U.S. corn futures stumbled Friday on profit-taking after reaching a 32-month high but finished higher for the week.
Nearby corn for March delivery fell 8 1/2 cents, or 1.2%, to $7.21 1/4 a bushel after reaching a fresh high of $7.35 at the Chicago Board of Trade. Corn for May delivery, the most-active contract, closed down 8 3/4 cents, or 1.2%, at $7.28, up 6 cents on the week.
Traders took money off the table ahead of the weekend but said they remained concerned about supplies, which are projected to come in at a 15-year low at the end of the crop's marketing year on Aug. 31. Corn futures have climbed recently to curb demand and entice farmers to expand plantings this spring to replenish supplies.

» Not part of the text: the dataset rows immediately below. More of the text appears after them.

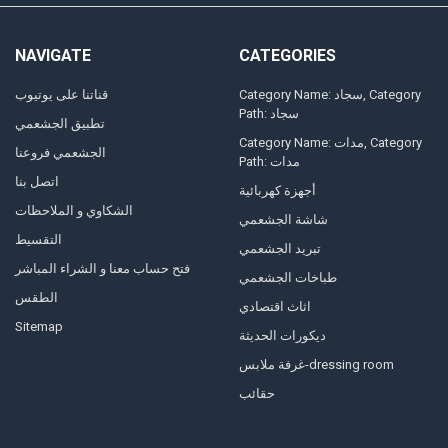
NAVIGATE
CATEGORIES
Category Name: سجاد, Category
قناتنا على يوتيوب
Path: سجاد
تطبيق الجشعمي
Category Name: مدات, Category
الجشعمي فروعنا
Path: مدات
اتصل بنا
أجهزة كهربائية
الشكاوي و الملاحظات
شاشة الجشعمي
التقسيط
تبريد الجشعمي
فتح حساب معنا و الشراء المباشر
طباخات الجشعمي
الطقس
اثاث اقتصادي
Sitemap
ديكورات الحديثة
غرفة ملابس-dressing room
حقائب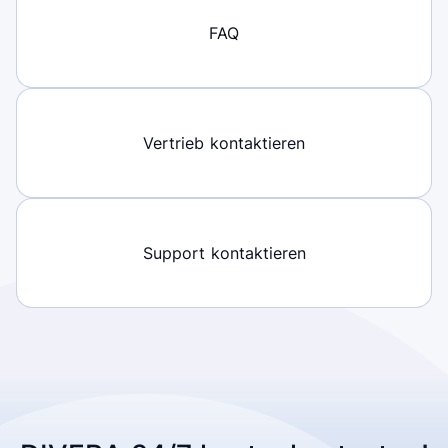
FAQ
Vertrieb kontaktieren
Support kontaktieren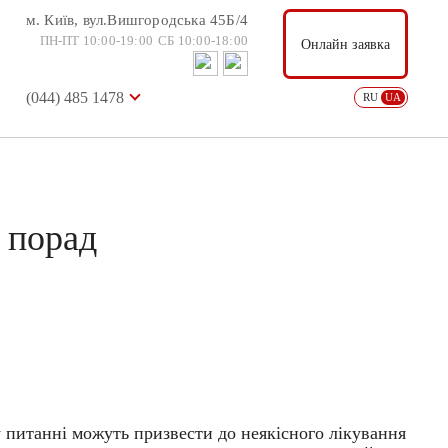
м. Київ, вул.Вишгородська 45Б/4
м. Київ, вул.Вишгородська 45Б/4
Онлайн заявка
ПН-ПТ 10:00-19:00
СБ 10:00-18:00
ПН-ПТ 10:00-19:00
СБ 10:00-18:00
Онлайн заявка
(044) 485 1478
USD: 36.57
EUR: 38.88
RU
UA
(044) 485 1478
RU
UA
 порад
у питанні можуть призвести до неякісного лікування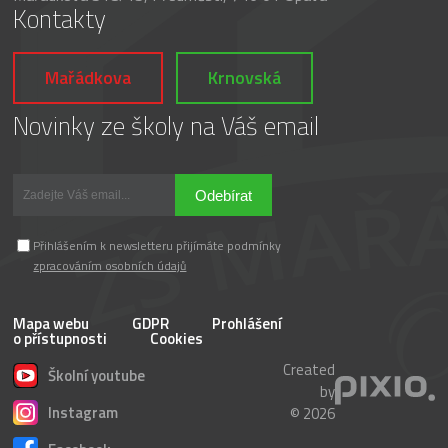
Kontakty
Mařádkova
Krnovská
Novinky ze školy na Váš email
Odebírat
Přihlášením k newsletteru přijímáte podmínky
zpracováním osobních údajů
Mapa webu
GDPR
Prohlášení
o přístupnosti
Cookies
Created
Školní youtube
by
Instagram
© 2026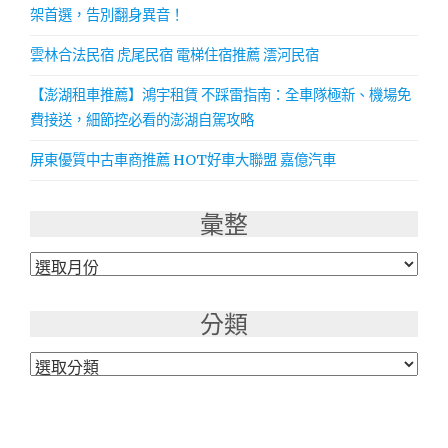
架首選，告別翻身異音！
雲林合法民宿 虎尾民宿 電梯住宿推薦 澐河民宿
【澎湖租車推薦】鴻宇租賃 不踩雷指南：全車隊極新、機場免
費接送，細節控必看的澎湖自駕攻略
屏東優質中古車商推薦 HOT好車大聯盟 嘉億汽車
彙整
彙
整
分類
分
類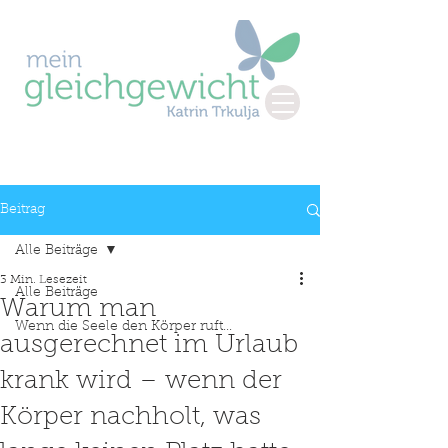
Beitrag
Alle Beiträge
3 Min. Lesezeit
Alle Beiträge
Warum man
Wenn die Seele den Körper ruft...
ausgerechnet im Urlaub
krank wird – wenn der
Körper nachholt, was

Strong demand raises concerns the U.S. Department of Agriculture may make further cuts to its supply forecast in a monthly crop report due next week, said Tim Hannagan, analyst for PFG Best, a brokerage in Chicago. The report, due Thursday, will contain fresh domestic supply and demand estimates and global production forecasts.
"Since each week in February saw a 1 million metric ton plus export number, it leaves fear in the markets," Hannagan said.
Yet, the slow pace of shipments could prevent the government from increasing the export forecast. Foreign countries have inked deals to buy grain but it hasn't all been shipped, leaving open the possibility for cancellations of previous purchases.
"Shipment paces remain a bit of a concern in wheat and corn, but the recent strength in export sales likely means that they won't change their forecasts for either of crops at this time," said Jerry Gidel, analyst for North America Risk Management Service in Chicago.
The USDA will issue another, more-anticipated crop report March 31 that will project how much corn farmers will plant this spring. It will issue estimates for quarterly grain inventories the same day.
In other markets, ethanol futures pulled back with corn, with the May contract dropping 0.8 cent, or 0.3%, to $2.605 per gallon at the CBOT. Oats for May delivery fell 4 cents, or 1%, to $3.90 a bushel.